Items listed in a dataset
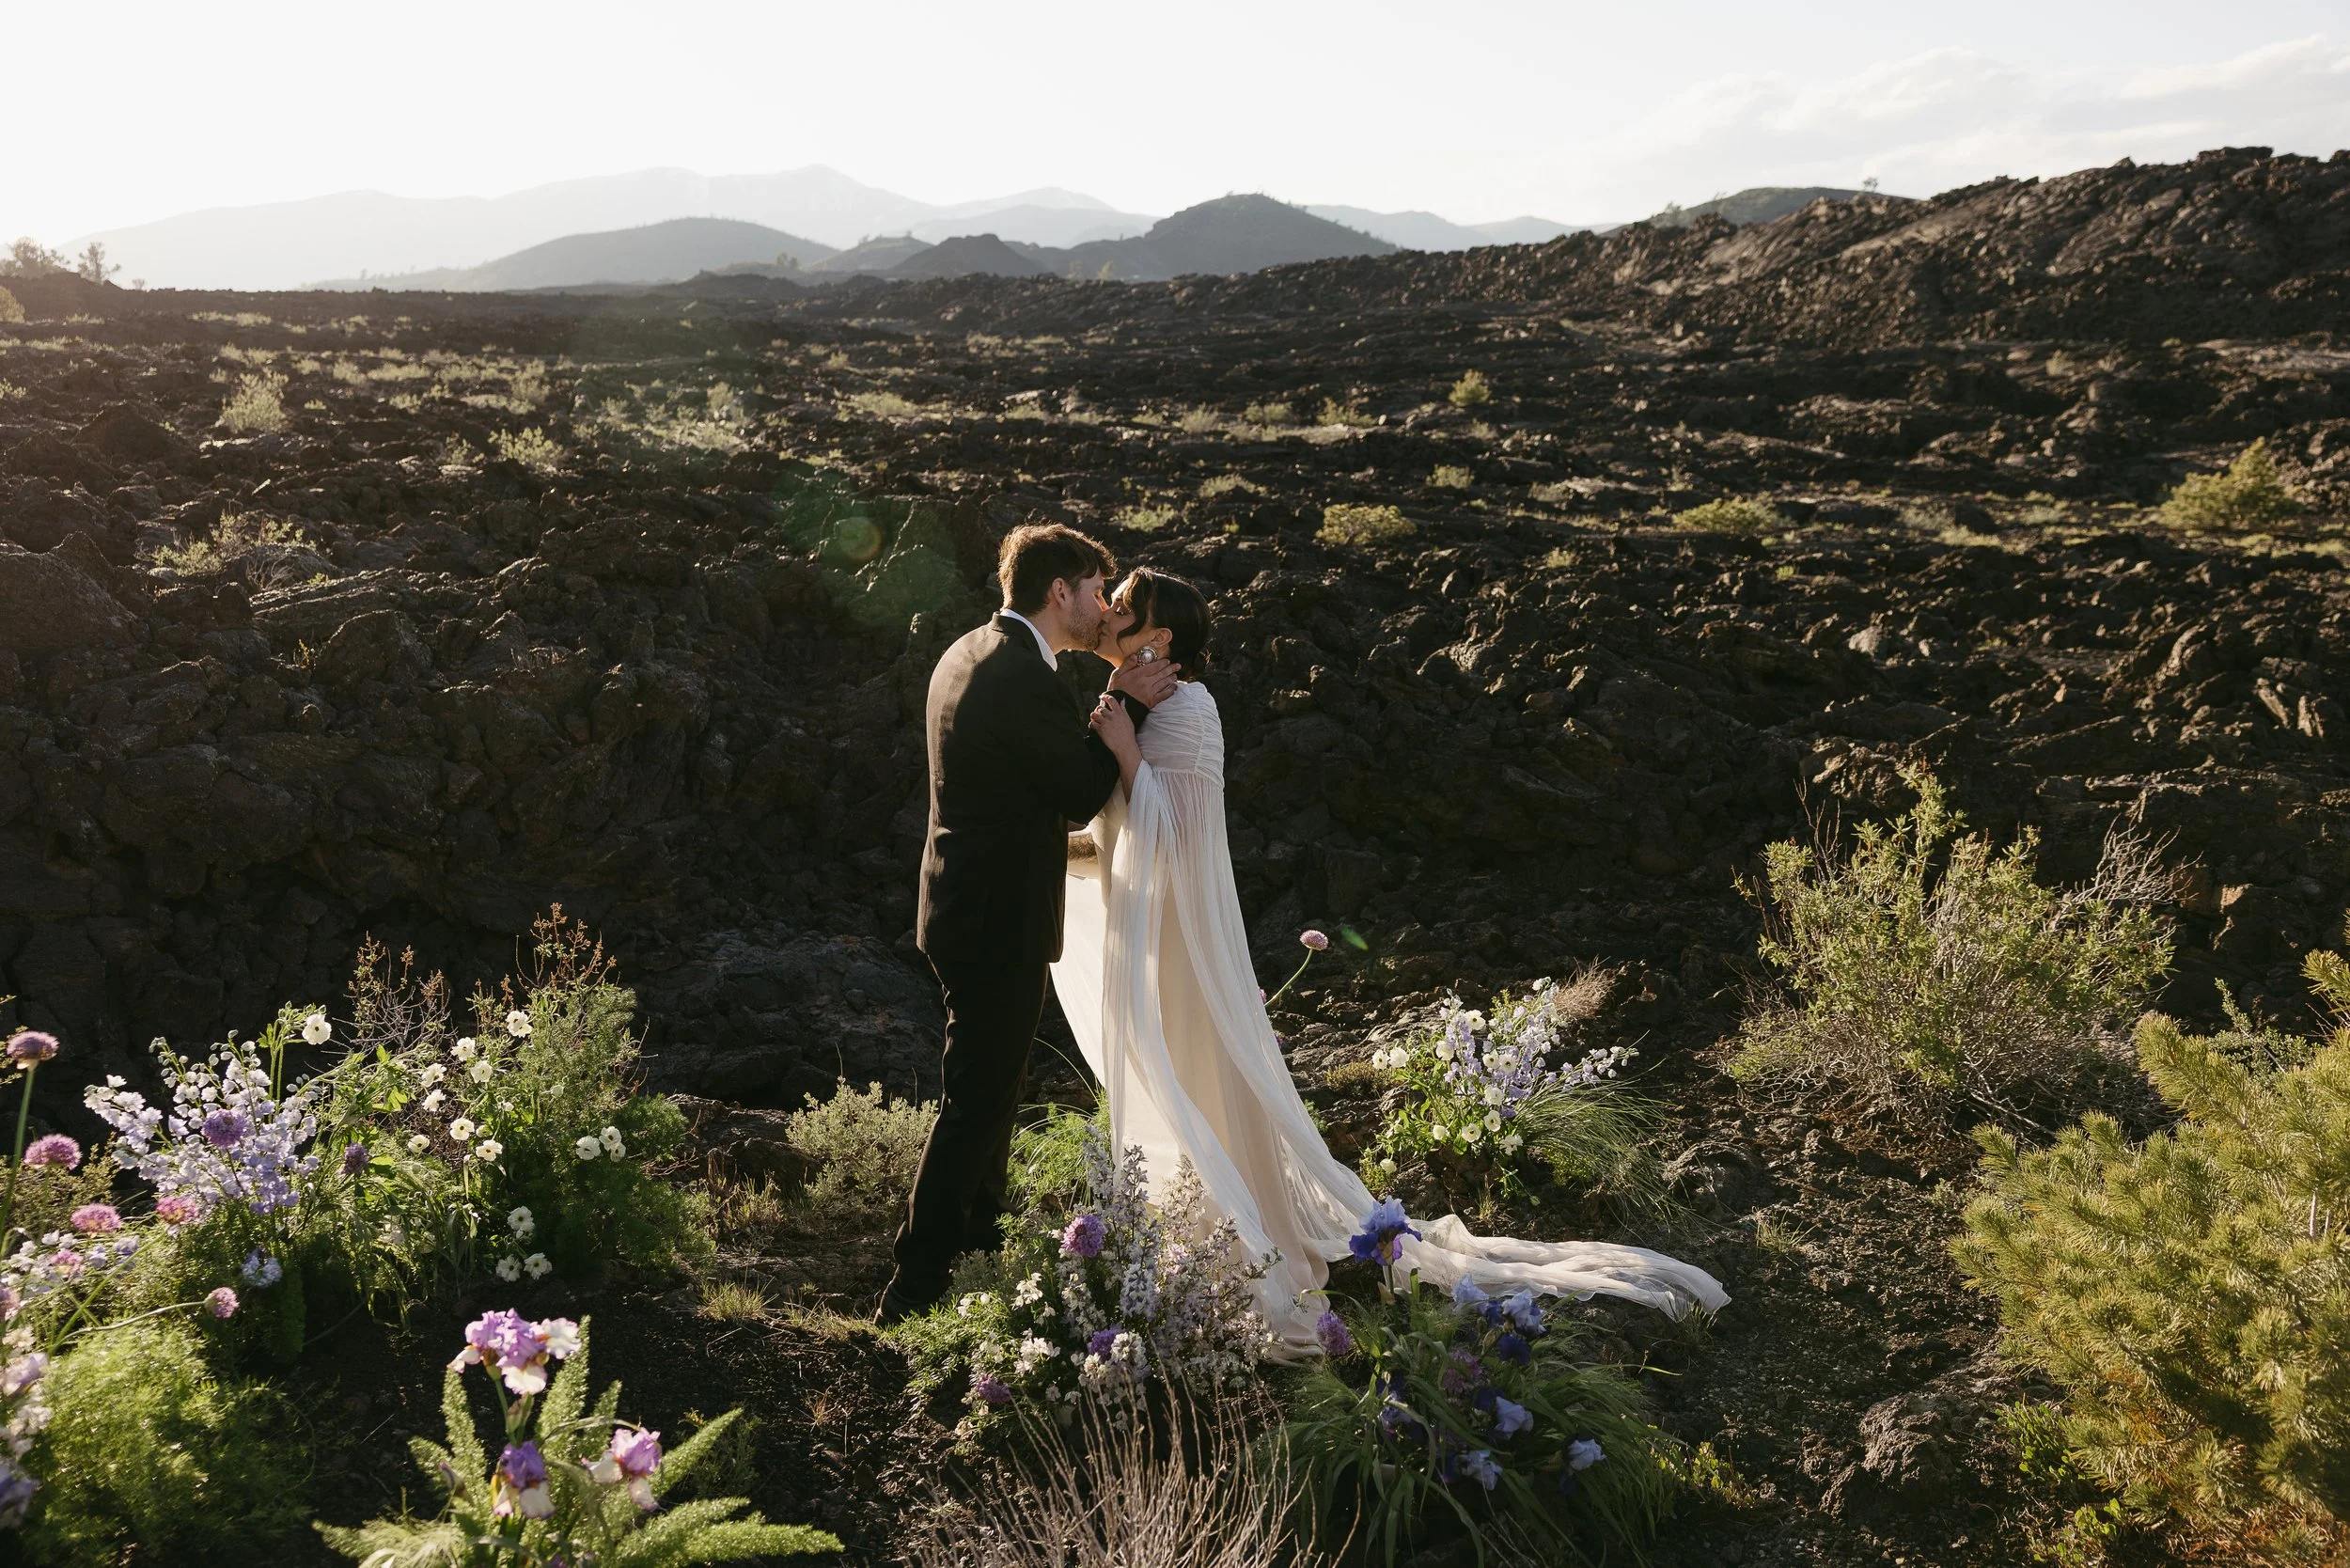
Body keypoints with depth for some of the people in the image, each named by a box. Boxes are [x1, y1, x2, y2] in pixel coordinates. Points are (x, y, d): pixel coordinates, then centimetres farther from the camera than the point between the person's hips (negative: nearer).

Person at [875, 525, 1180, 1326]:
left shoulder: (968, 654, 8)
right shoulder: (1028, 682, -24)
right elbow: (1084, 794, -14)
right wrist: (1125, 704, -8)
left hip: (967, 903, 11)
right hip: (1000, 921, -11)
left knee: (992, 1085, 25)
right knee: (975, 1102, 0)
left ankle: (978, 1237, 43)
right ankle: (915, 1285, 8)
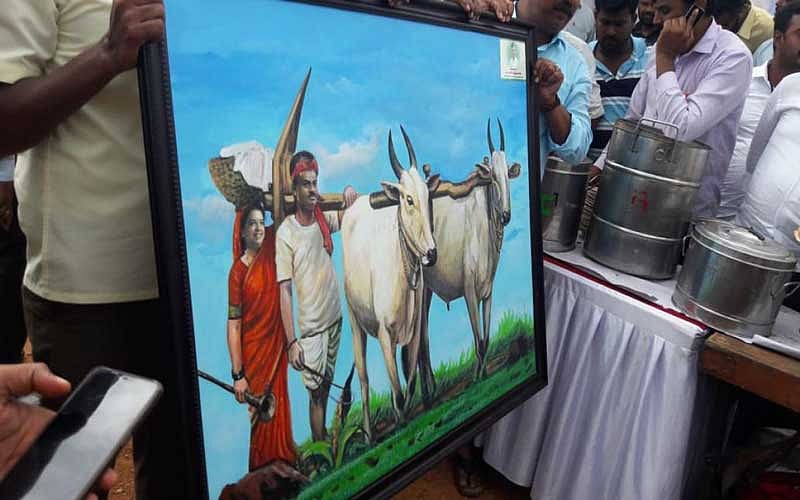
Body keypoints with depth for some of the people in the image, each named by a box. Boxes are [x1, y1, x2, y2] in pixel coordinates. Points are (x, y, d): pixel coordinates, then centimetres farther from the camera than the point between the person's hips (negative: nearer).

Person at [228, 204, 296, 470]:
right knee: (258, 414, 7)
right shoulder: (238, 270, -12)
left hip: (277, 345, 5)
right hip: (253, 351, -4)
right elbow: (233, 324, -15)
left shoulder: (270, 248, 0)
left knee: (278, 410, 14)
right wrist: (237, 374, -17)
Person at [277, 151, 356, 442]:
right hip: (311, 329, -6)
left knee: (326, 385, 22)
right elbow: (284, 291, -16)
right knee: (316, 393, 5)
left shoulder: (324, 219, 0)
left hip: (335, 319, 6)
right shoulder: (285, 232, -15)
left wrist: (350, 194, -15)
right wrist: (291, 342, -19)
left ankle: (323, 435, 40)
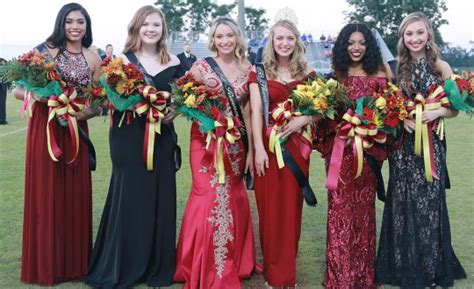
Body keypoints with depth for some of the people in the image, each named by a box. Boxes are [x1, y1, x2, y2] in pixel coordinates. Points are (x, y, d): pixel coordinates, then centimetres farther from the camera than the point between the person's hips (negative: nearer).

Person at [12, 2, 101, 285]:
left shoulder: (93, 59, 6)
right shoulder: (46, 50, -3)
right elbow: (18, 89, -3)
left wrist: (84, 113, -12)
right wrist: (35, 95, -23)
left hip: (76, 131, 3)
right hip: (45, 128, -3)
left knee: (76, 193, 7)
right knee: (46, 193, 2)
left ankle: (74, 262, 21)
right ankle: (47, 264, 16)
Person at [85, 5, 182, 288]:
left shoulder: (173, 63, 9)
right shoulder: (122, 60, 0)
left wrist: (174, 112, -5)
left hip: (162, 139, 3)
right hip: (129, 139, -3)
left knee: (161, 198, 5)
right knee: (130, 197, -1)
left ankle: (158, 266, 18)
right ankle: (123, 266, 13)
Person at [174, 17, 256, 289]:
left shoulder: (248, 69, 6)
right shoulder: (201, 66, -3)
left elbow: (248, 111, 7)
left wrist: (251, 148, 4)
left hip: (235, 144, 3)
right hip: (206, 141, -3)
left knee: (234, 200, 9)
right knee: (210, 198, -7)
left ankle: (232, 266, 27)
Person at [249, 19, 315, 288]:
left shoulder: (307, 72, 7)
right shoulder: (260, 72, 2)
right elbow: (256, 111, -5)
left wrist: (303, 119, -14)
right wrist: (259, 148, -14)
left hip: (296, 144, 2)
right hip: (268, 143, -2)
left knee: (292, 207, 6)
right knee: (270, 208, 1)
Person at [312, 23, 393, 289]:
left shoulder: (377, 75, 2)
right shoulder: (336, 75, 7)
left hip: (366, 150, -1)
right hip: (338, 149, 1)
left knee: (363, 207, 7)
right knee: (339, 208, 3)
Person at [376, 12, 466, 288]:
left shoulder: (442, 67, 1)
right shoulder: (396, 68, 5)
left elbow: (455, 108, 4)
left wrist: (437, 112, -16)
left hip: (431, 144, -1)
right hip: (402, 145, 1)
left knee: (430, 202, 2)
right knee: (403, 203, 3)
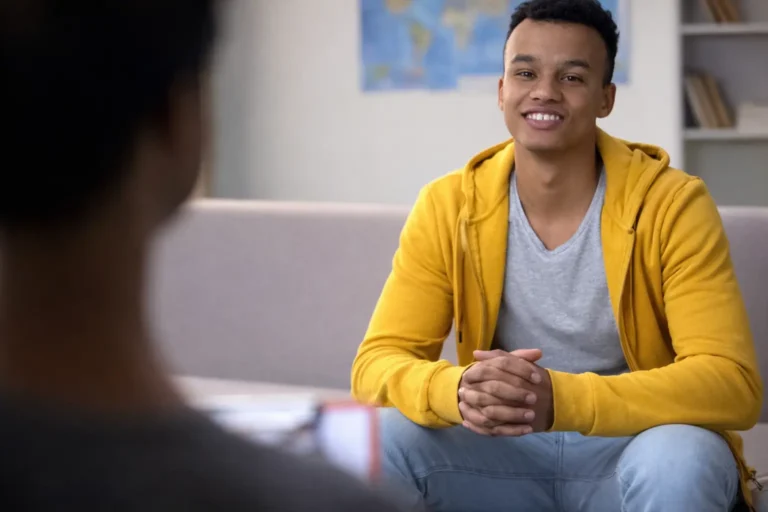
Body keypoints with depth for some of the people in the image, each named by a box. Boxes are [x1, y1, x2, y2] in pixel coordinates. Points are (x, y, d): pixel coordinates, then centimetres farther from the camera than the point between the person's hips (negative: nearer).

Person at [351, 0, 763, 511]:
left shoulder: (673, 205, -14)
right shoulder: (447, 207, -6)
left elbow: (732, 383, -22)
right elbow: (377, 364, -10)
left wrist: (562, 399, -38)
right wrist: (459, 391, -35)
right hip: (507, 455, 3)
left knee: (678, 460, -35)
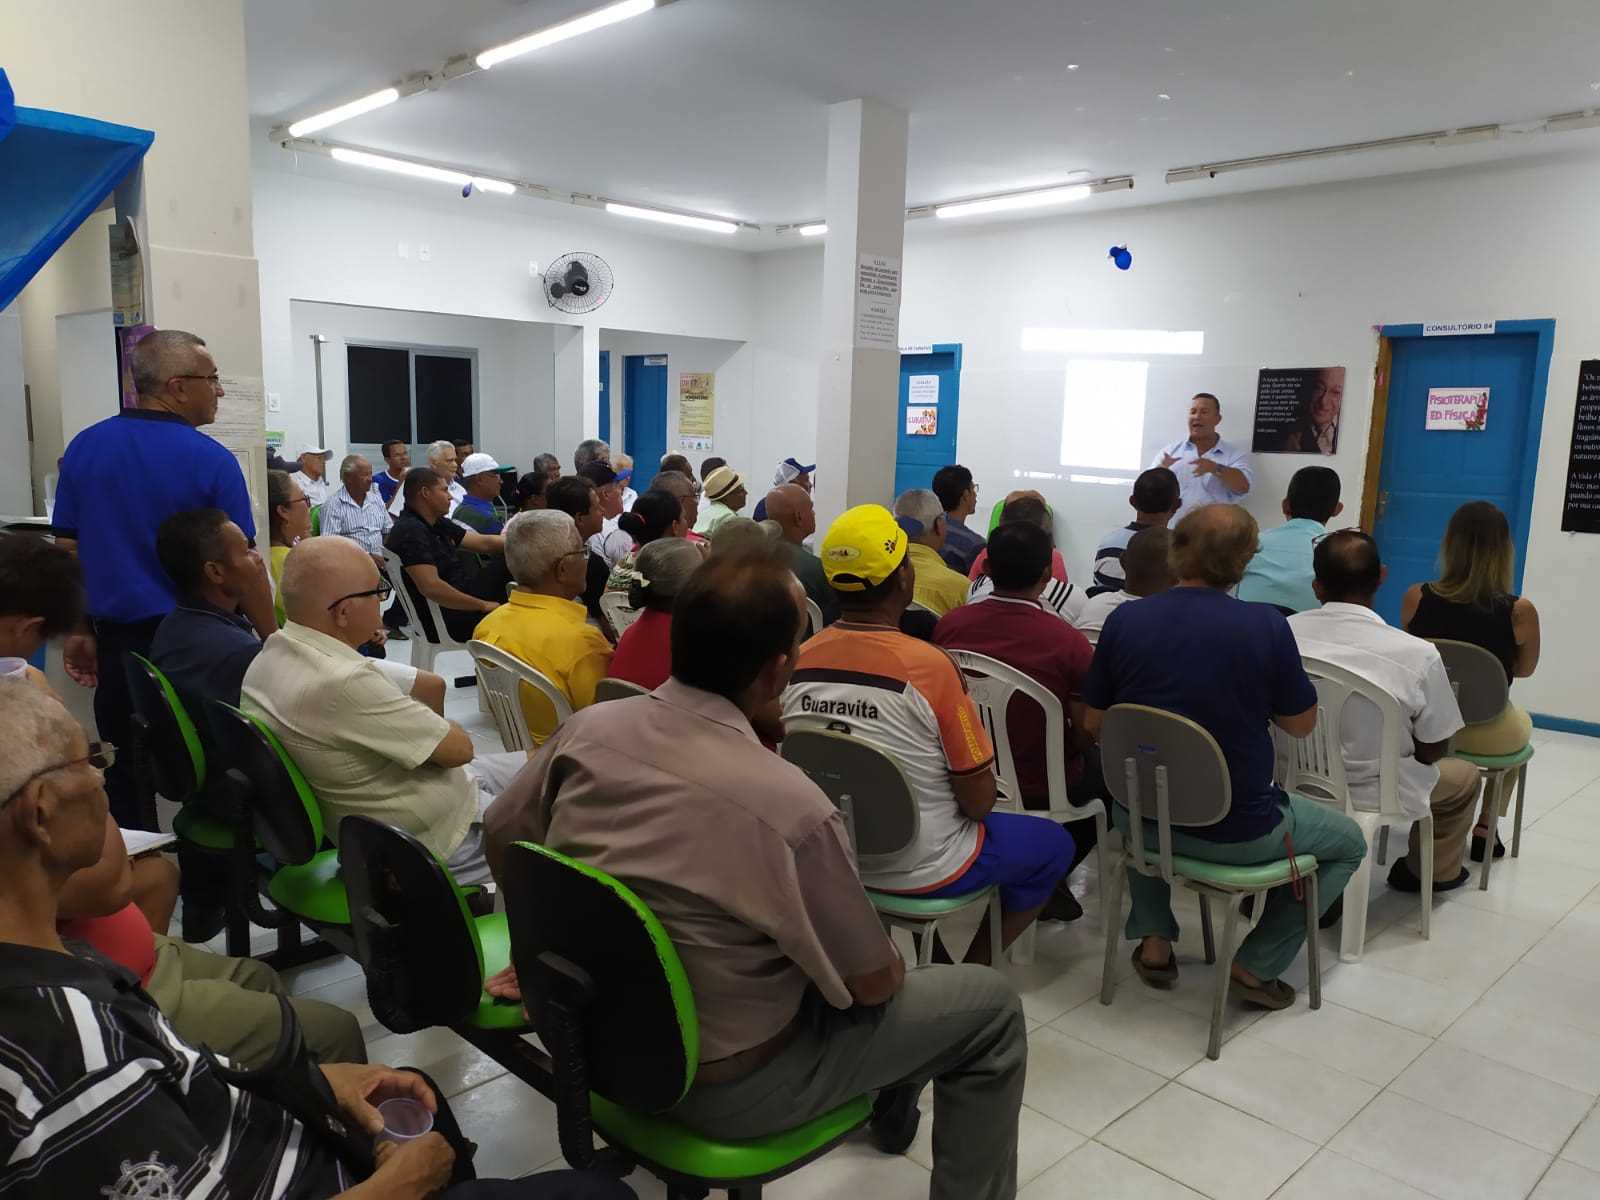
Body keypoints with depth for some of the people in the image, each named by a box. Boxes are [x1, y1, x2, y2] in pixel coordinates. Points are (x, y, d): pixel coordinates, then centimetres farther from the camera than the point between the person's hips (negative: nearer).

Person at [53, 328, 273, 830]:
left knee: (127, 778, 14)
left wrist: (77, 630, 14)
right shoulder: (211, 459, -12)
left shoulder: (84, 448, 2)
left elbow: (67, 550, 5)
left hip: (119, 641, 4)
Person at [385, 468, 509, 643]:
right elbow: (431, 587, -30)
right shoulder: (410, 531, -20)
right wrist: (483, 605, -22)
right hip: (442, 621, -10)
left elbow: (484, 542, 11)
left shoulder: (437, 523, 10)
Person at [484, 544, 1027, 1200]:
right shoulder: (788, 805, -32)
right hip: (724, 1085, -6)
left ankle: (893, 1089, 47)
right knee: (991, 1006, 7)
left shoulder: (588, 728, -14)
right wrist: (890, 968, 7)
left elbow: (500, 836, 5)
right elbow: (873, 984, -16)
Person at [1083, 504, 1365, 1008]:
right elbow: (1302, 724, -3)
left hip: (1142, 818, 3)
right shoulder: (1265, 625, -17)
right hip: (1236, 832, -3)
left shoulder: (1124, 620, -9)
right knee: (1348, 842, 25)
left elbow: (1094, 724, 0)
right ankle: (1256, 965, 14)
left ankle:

### Problem to solve
In the data above, how many lines hold the word "ankle"? Give only the number.

### Your solution
11